____ Excerpt to read

The Love Story of Orange Is the New Black's Taystee and Poussey

Entertainment

We want to believe our most intimate friendships are inevitable. A bond so essential couldn’t be tethered to circumstance, could it? In a different context, surely our best friends would share with us the same vital companionship; in a different kind of muck, among different haters, we’d stumble onto common ground.

On Orange is the New Black, the characters Tasha “Taystee” Jefferson (Danielle Brooks) and Poussey Washington (Samira Wiley) foster a devoted closeness on the hard-boiled ground of Litchfield Penitentiary. It’s the disheveled togetherness of prison life—a day-to-day strained by competing loyalties and quotidian cruelties—that exposes their affection, which is both profound and knotted by the two characters’ disparate histories. Litchfield storytelling often relies on contrast, the experiential gulf between life in prison and memories of life outside it. Taystee and Poussey’s friendship simultaneously illuminates and torches that aching gap.

As of the second season, OITNB hasn’t incorporated Poussey and Taystee’s first encounter into its narrative; perhaps it won’t. And while we might gradually piece together the reasons behind their respective incarcerations, the show sharply resists characterization through criminal sentence. So when we meet the women in the first season, they’re already habituated to Litchfield’s rhythms and to each other, a tag-teaming duo dispensing wisecracks (and, in Season One’s less inspired moments, peddling exposition).

________
____ Extracted material

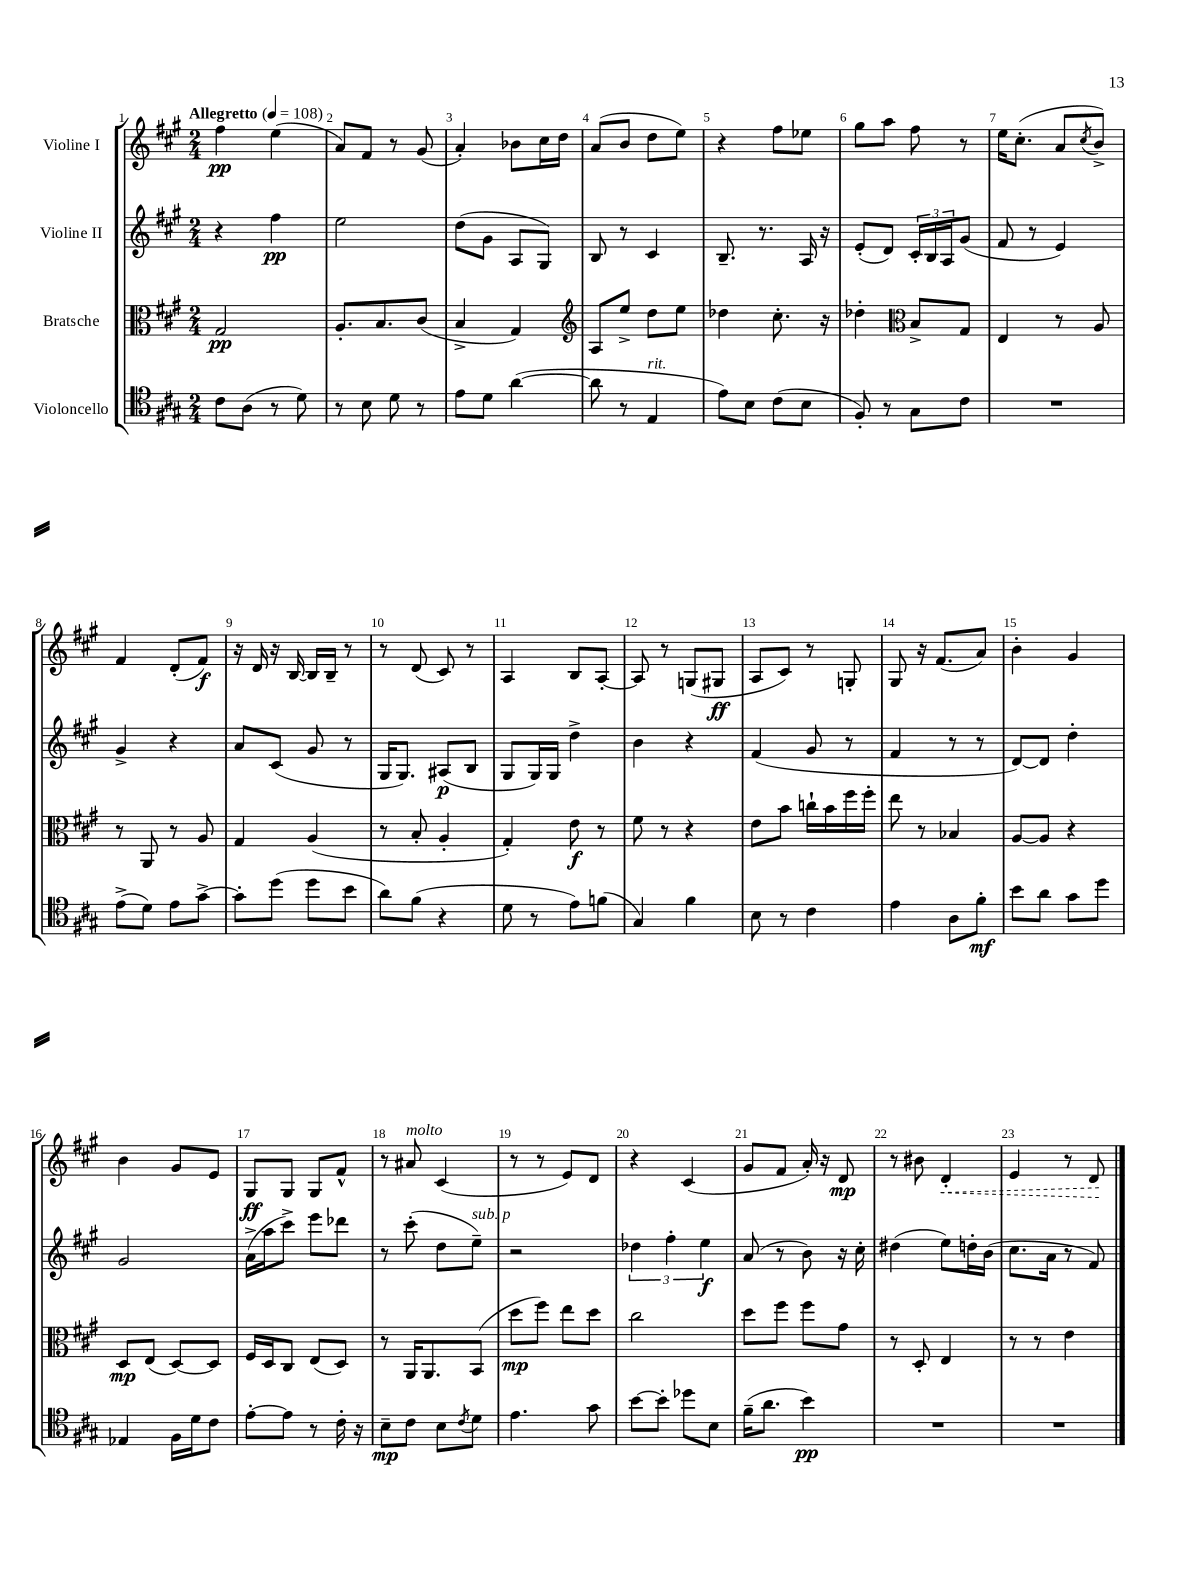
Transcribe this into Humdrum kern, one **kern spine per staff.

**kern	**dynam	**kern	**dynam	**kern	**dynam	**kern	**dynam
*part4	*part4	*part3	*part3	*part2	*part2	*part1	*part1
*staff4	*staff4	*staff3	*staff3	*staff2	*staff2	*staff1	*staff1
*I"Violoncello	*	*I"Bratsche	*	*I"Violine II	*	*I"Violine I	*
*clefC4	*	*clefC3	*	*clefG2	*	*clefG2	*
*k[f#c#g#]	*	*k[f#c#g#]	*	*k[f#c#g#]	*	*k[f#c#g#]	*
*M2/4	*	*M2/4	*	*M2/4	*	*M2/4	*
*MM108	*	*MM108	*	*MM108	*	*MM108	*
=1	=1	=1	=1	=1	=1	=1	=1
!	!	!	!	!	!	!LO:TX:a:B:t=Allegretto	!
8c#\L	.	2G#/	pp	4r	.	4ff#\	pp
(8A\J	.	.	.	.	.	.	.
8r	.	.	.	4ff#\	pp	(4ee\	.
8d\)	.	.	.	.	.	.	.
=2	=2	=2	=2	=2	=2	=2	=2
8r	.	8.A'/L	.	2ee\	.	8a/L)	.
8B\	.	.	.	.	.	8f#/J	.
.	.	8.B/	.	.	.	.	.
8d\	.	.	.	.	.	8r	.
8r	.	(8c#/J	.	.	.	(8g#/	.
=3	=3	=3	=3	=3	=3	=3	=3
8e\L	.	4B^/	.	(8dd\L	.	4a'/)	.
8d\J	.	.	.	8g#\J	.	.	.
([4a\	.	4G#/)	.	8A/L	.	8b-X\L	.
.	.	.	.	8G#/J)	.	16cc#\L	.
.	.	.	.	.	.	16dd\JJ	.
=4	=4	=4	=4	=4	=4	=4	=4
*	*	*clefG2	*	*	*	*	*
8a\]	.	8A/L	.	8B/	.	(8a/L	.
8r	.	8ee^/J	.	8r	.	8b/J	.
!LO:TX:a:i:t=rit.	!	!	!	!	!	!	!
4E/	.	8dd\L	.	4c#/	.	8dd\L	.
.	.	8ee\J	.	.	.	8ee\J)	.
=5	=5	=5	=5	=5	=5	=5	=5
8e\L)	.	4dd-X\	.	8.B~/	.	4r	.
8B\J	.	.	.	.	.	.	.
.	.	.	.	8.r	.	.	.
(8c#\L	.	8.cc#'\	.	.	.	8ff#\L	.
8B\J	.	.	.	16A/	.	8ee-X\J	.
.	.	16r	.	16r	.	.	.
=6	=6	=6	=6	=6	=6	=6	=6
8F#'/)	.	4dd-X'\	.	(8e'/L	.	8gg#\L	.
8r	.	.	.	8d/J)	.	8aa\J	.
*	*	*clefC3	*	*	*	*	*
8G#\L	.	8B^/L	.	24c#'/LL	.	8ff#\	.
.	.	.	.	24B/	.	.	.
.	.	.	.	24A/J	.	.	.
8c#\J	.	8G#/J	.	(8g#/J	.	8r	.
=7	=7	=7	=7	=7	=7	=7	=7
2r	.	4E/	.	8f#/	.	16ee\KL	.
.	.	.	.	.	.	(8.cc#'\J	.
.	.	.	.	8r	.	.	.
.	.	8r	.	4e/)	.	8a/L	.
.	.	.	.	.	.	8qcc#/	.
.	.	8A/	.	.	.	8b^/J)	.
!!LO:LB:g=z
=8	=8	=8	=8	=8	=8	=8	=8
(8e^\L	.	8r	.	4g#^/	.	4f#/	.
8d\J)	.	8AA/	.	.	.	.	.
8e\L	.	8r	.	4r	.	(8d'/L	.
[8g#^\J	.	8A/	.	.	.	8f#/J)	f
=9	=9	=9	=9	=9	=9	=9	=9
8g#'\L]	.	4G#/	.	8a/L	.	16r	.
.	.	.	.	.	.	16d/	.
(8dd\J	.	.	.	(8c#/J	.	16r	.
.	.	.	.	.	.	[16B/	.
8dd\L	.	(4A/	.	8g#/	.	16B/LL]	.
.	.	.	.	.	.	16B~/JJ	.
8b\J	.	.	.	8r	.	8r	.
=10	=10	=10	=10	=10	=10	=10	=10
8a\L)	.	8r	.	16G#/KL	.	8r	.
.	.	.	.	8.G#/J)	.	.	.
(8f#\J	.	8B'/	.	.	.	(8d/	.
4r	.	4A'/	.	(8A#X/L	p	8c#/)	.
.	.	.	.	8B/J	.	8r	.
=11	=11	=11	=11	=11	=11	=11	=11
8d\	.	4G#'/)	.	8G#/L	.	4A/	.
8r	.	.	.	16G#/L)	.	.	.
.	.	.	.	16G#/JJ	.	.	.
8e\L)	.	8e\	f	4dd^\	.	8B/L	.
(8fn\J	.	8r	.	.	.	[8A'/J	.
=12	=12	=12	=12	=12	=12	=12	=12
4G#/)	.	8f#\	.	4b\	.	8A/]	.
.	.	8r	.	.	.	8r	.
4f#\	.	4r	.	4r	.	(8Gn/L	.
.	.	.	.	.	.	8G#X/J	ff
=13	=13	=13	=13	=13	=13	=13	=13
8B\	.	8e\L	.	(4f#/	.	8A/L	.
8r	.	8b\J	.	.	.	8c#/J)	.
4c#\	.	16ccn`\LL	.	8g#/	.	8r	.
.	.	16b\	.	.	.	.	.
.	.	16ff#\	.	8r	.	8Gn'/	.
.	.	16ff#'\JJ	.	.	.	.	.
=14	=14	=14	=14	=14	=14	=14	=14
4e\	.	8ee\	.	4f#/	.	8G#/	.
.	.	8r	.	.	.	16r	.
.	.	.	.	.	.	(8.f#/L	.
8A\L	.	4B-X/	.	8r	.	.	.
8f#'\J	mf	.	.	8r	.	8a/J)	.
=15	=15	=15	=15	=15	=15	=15	=15
8b\L	.	[8A/L	.	[8d/L)	.	4b'\	.
8a\J	.	8A/J]	.	8d/J]	.	.	.
8g#\L	.	4r	.	4dd'\	.	4g#/	.
8dd\J	.	.	.	.	.	.	.
!!LO:LB:g=z
=16	=16	=16	=16	=16	=16	=16	=16
4E-X/	.	8D/L	mp	2g#/	.	4b\	.
.	.	(8E/J	.	.	.	.	.
16F#\LL	.	[8D/L)	.	.	.	8g#/L	.
16d\J	.	.	.	.	.	.	.
8c#\J	.	8D/J]	.	.	.	8e/J	.
=17	=17	=17	=17	=17	=17	=17	=17
[8e'\L	.	16F#/LL	.	(16a^\LL	.	8G#/L	ff
.	.	16D/J	.	16aa\J	.	.	.
8e\J]	.	8C#/J	.	8ccc#^\J)	.	8G#/J	.
8r	.	(8E/L	.	8eee\L	.	8G#/L	.
16c#'\	.	8D/J)	.	8ddd-X\J	.	8f#^^/J	.
16r	.	.	.	.	.	.	.
=18	=18	=18	=18	=18	=18	=18	=18
8B~\L	mp	8r	.	8r	.	8r	.
!	!	!	!	!	!	!LO:TX:a:i:t=molto	!
8c#\J	.	16AA/KL	.	(8ccc#'\	.	8a#X/	.
.	.	8.AA/	.	.	.	.	.
8B\L	.	.	.	8dd\L	.	(4c#/	.
8qc#/	.	.	.	.	.	.	.
!	!	!	!	!LO:TX:a:i:t=sub. p	!	!	!
8d\J	.	(8BB/J	.	8ee~\J)	.	.	.
=19	=19	=19	=19	=19	=19	=19	=19
4.e\	.	8dd\L	mp	2r	.	8r	.
.	.	8ff#\J)	.	.	.	8r	.
.	.	8ee\L	.	.	.	8e/L)	.
8g#\	.	8dd\J	.	.	.	8d/J	.
=20	=20	=20	=20	=20	=20	=20	=20
[8b\L	.	2cc#\	.	6dd-X\	.	4r	.
8b'\J]	.	.	.	.	.	.	.
.	.	.	.	6ff#'\	.	.	.
8dd-X\L	.	.	.	.	.	(4c#/	.
.	.	.	.	6ee\	f	.	.
8B\J	.	.	.	.	.	.	.
=21	=21	=21	=21	=21	=21	=21	=21
(16f#~\KL	.	8dd\L	.	(8a/	.	8g#/L	.
8.a\J	.	.	.	.	.	.	.
.	.	8ff#\J	.	8r	.	8f#/J	.
4b\)	pp	8ff#\L	.	8b\)	.	16a'/)	.
.	.	.	.	.	.	16r	.
.	.	8g#\J	.	16r	.	8d/	mp
.	.	.	.	16cc#'\	.	.	.
=22	=22	=22	=22	=22	=22	=22	=22
2r	.	8r	.	(4dd#X\	.	8r	.
.	.	8D'/	.	.	.	8b#X\	.
!	!	!	!	!	!	!	!LO:HP:b
.	.	4E/	.	8ee\L)	.	4d'/	<
.	.	.	.	16ddn'\L	.	.	.
.	.	.	.	(16b\JJ	.	.	.
=23	=23	=23	=23	=23	=23	=23	=23
2r	.	8r	.	8.cc#\L	.	4e/	.
.	.	8r	.	.	.	.	.
.	.	.	.	16a\Jk	.	.	.
.	.	4e\	.	8r	.	8r	.
.	.	.	.	8f#/)	.	8d/	.
.	.	.	.	.	.	.	[
==	==	==	==	==	==	==	==
*-	*-	*-	*-	*-	*-	*-	*-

________

Exercise set
**A)** List every person named in the article on Taystee and Poussey, whether character or actor.
**B)** Carry on the article about Taystee and Poussey from the point where it stops.

Written responses
**A)** Tasha "Taystee" Jefferson, Danielle Brooks, Poussey Washington, Samira Wiley

**B)**
Thankfully, the show’s second season tarries frequently in moments that explore Taystee and Poussey as both selves and friends. Taystee, equal parts brash and artless, has come of age in state institutions. She sings, she protests Toddlers and Tiaras on the sturdy grounds that it sexualizes little girls, and she ushers protagonist Piper Chapman out of the shower with a gleeful gawk at her perky “TV titties.” Her characterization winks at a fraught and drug-laced sexual history, but she retains a rough-edged innocence, albeit one belying protracted neglect. In Season Two she situates herself in a bathroom stall, Poussey and company in tow, after realizing her naive and erroneous conception of female genitalia and all the magic it wields.

Poussey’s background as a far-flung daughter of an Army major inheres in her French name (“accent à droite, bitch”) and, devastatingly, in the flashbacks chronicling her ill-fated, teenage romance with a German commander’s daughter. She’s revered among the inmates for her hooch recipe, an illicit treat only offered in bonhomie—never as barter. She chides Taystee and the rest of their circle when they dip beneath her ethics and respectability standard, sometimes stirring up privileged-based resentment in the process. And when Poussey loves someone—as she loves Taystee—she loves in a perilously wide open way that invites a punch to the gut.

Together and apart, Taystee and Poussey communicate through comic maximalism, and their intimacy thrives on mutually energizing performance. Adopting the alter egos Amanda (Taystee) and Mackenzie (Poussey), they glide into playful mimicries of upper class New York whiteness. The two delight in the game, but its thorny seeds are close to the surface. Amanda and Mackenzie make their first appearances as a rejoinder to fellow inmate Sophia’s plans for inmate-propelled prison reform. Dismissing their friend’s dreams of more robust health care access as “white people politics,” Taystee and Poussey ping-pong a conversation full of snobbish buffoonery—a mockery of the detached ignorance firmly embedding racism and classism within the criminal justice system.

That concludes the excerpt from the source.